Asked if he knew anything about officers cutting fences, Nimmo said, “I don’t want to talk to you about it,” and hung up.
But Redmon, who retired in 1995 after 29 years, said, “There was no conspiracy. Didn’t happen.”
Former Correction Director Murphy laughed off talk of a conspiracy. “Listen to me,” he said from his office in Salt Lake City, where he now works as a consultant. “That is asinine. That is just ridiculous. It didn’t happen that way. It just didn’t.”
Added Murphy: “He went through the fence. There’s absolutely no doubt in my mind. It’s unquestionable.”
Murphy told the Statesman he doesn’t believe Dallas cut the two fences, but that a civilian accomplice did it.
“I don’t think Claude Dallas would have had time to cut it himself,” he said.
Murphy began as a prison guard in Massachusetts in 1969 and was Idaho’s correction director from 1983 to 1989. Known for his take-charge attitude, he arrived at the prison on Easter Sunday night with his .357-caliber magnum pistol.
In the days after the escape, Murphy told reporters, “It’s embarrassing. I’m embarrassed.” He complained of prison design flaws and that he’d recently lost 18 officers to higher-paying jobs.
Murphy now acknowledges that he and Lt. Jay Heusser walked over footprints that may have been left by Dallas.
“We’re looking for an escapee,” explained Murphy. “Protecting a crime scene is important in a homicide, but as far as protecting the obvious, I would have gone to the fence.”
Their disregard for evidence alarmed corrections officer Greg Claitor, who made two perimeter fence checks without finding any holes and then found Murphy and Heusser at the cut outer fence. Another officer, Sgt. Robert Hazzard, completed a foot patrol about an hour after Dallas escaped and found no holes.

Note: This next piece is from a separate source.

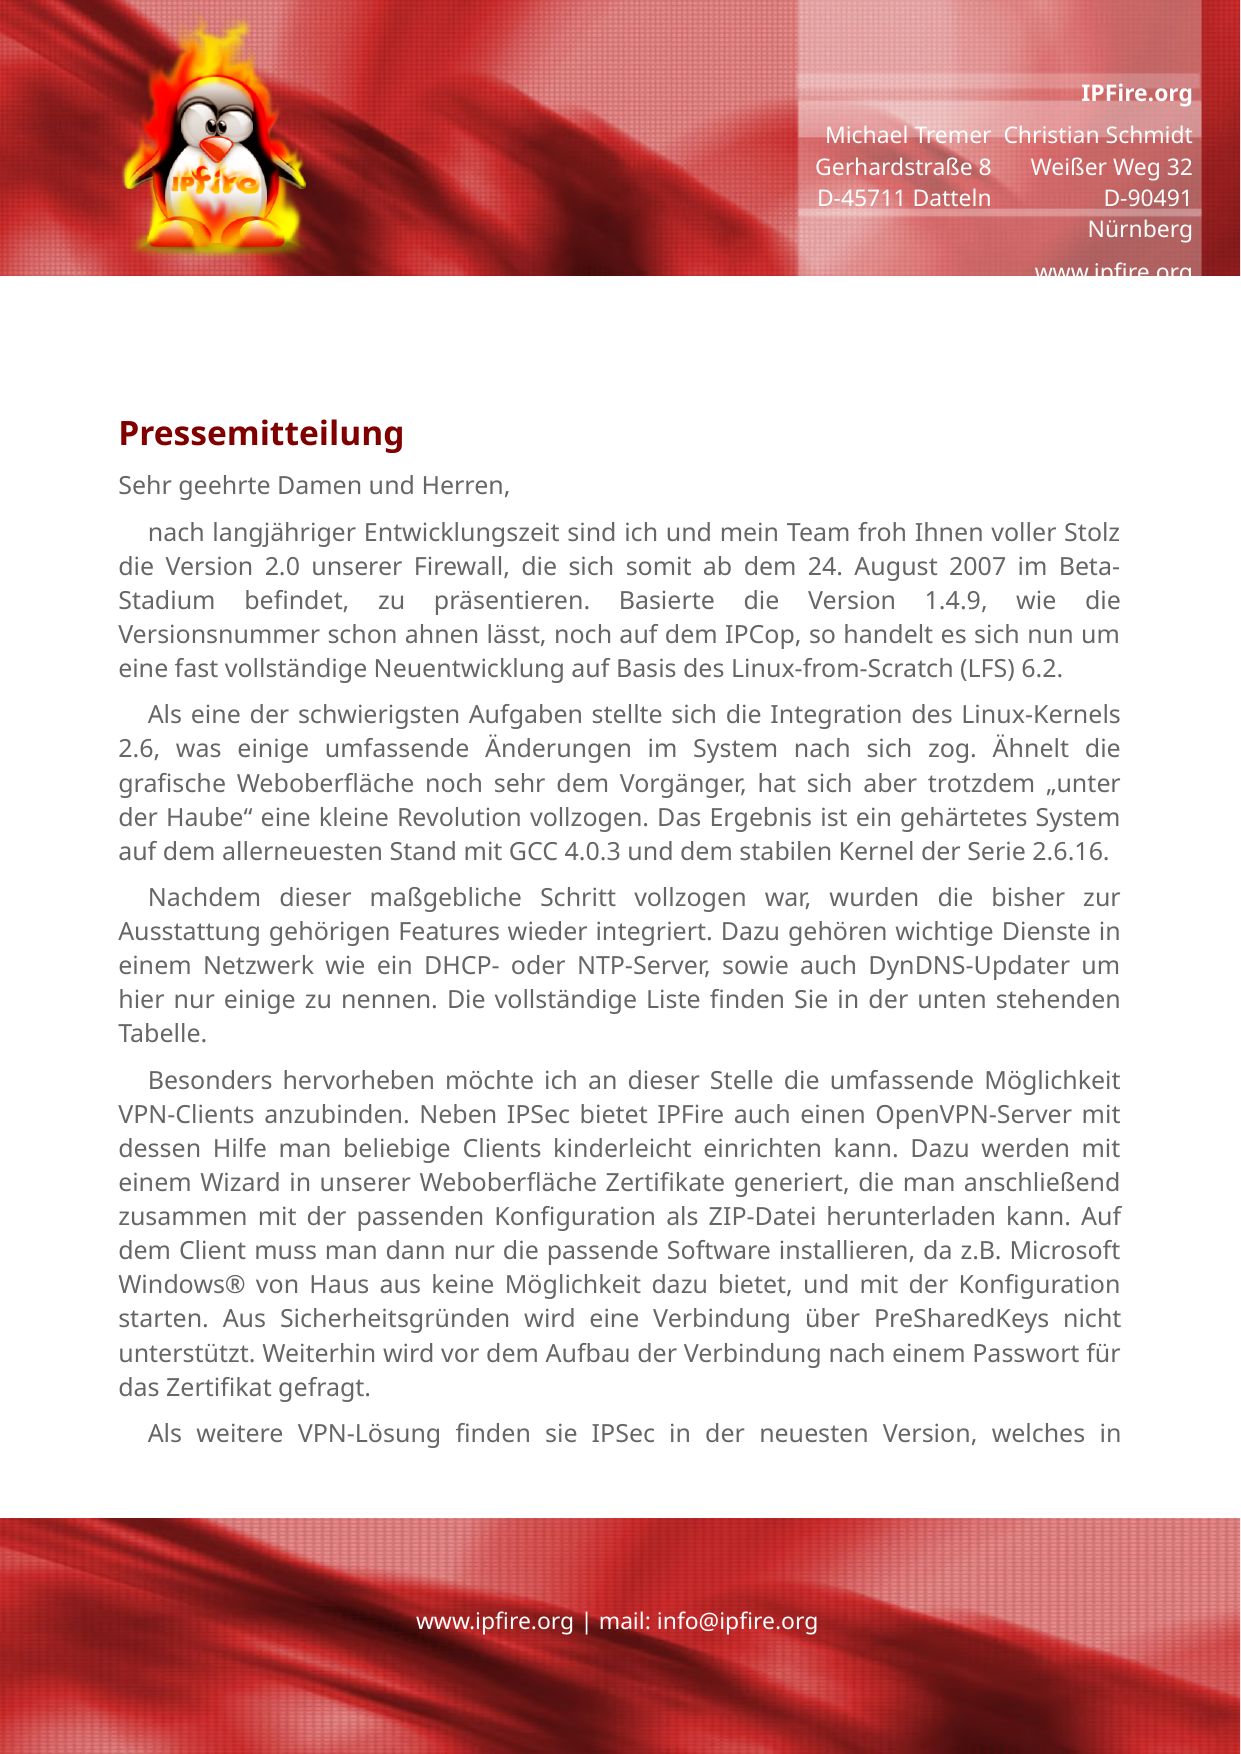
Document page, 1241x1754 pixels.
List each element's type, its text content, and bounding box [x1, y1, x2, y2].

picture [1158, 269, 1166, 276]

‘He was an obvious escape risk’
Then-Gov. John Evans questioned the competence of prison staff and pressed for security fixes, including earmarking some of a $2 million appropriation for improvements. “He was an obvious escape risk,” Evans complained. “It’s obvious that we weren’t taking proper care to see that he didn’t escape.”
Among the improvements: the new guard shack to scrutinize visitors, a slowed-down visiting process, a tougher inmate-counting system and razor wire on the fences.
“The next guy that cuts his way through there will bleed to death on the other side,” Warden Arave said.Since Dallas’ getaway 22 years ago, there has been just one escape attempt. It failed.
Blades, the Correction Department investigator, said no employees were disciplined in connection with the escape. Murphy said the focus was on finding Dallas.
“The fact that an escape happened is what’s important.”
Dallas, of course, remains the missing puzzle piece. He was silent on the topic at both his trial and an internal prison hearing. Though acquitted in court, Dallas lost a year of “good time” in the prison disciplinary process for escape and was ordered to repay $159 for damaging state property — the fence.
Warden Arave said Dallas’ silence is central to the doubt.
“The problem is Claude Dallas never admitted anything,” Arave said. “He’s not talking.”
Arave said three explanations are plausible: “All three of those work: He cut it himself, somebody else cut it, or he walked out the front door. But at the time we were focused on the fence.”
Geneva Holman, Dallas’ Easter visitor, said Dallas has no interest in unraveling the mystery.
“I don’t think he really wants to do that,” she said. “He’s doing really good, he’s working hard, he’s put that behind him. I don’t think he wants a bunch more baloney in the newspaper.”
Investigators asked about interviewing Dallas but said he declined. Still, they have hope he will one day come forward.
“I was really hoping he’d talked to you,” Blades told the Statesman.
“My No. 1 motive was to find out what the truth was. We’ve got to find out what happened. It’s one of the great unsolved mysteries.”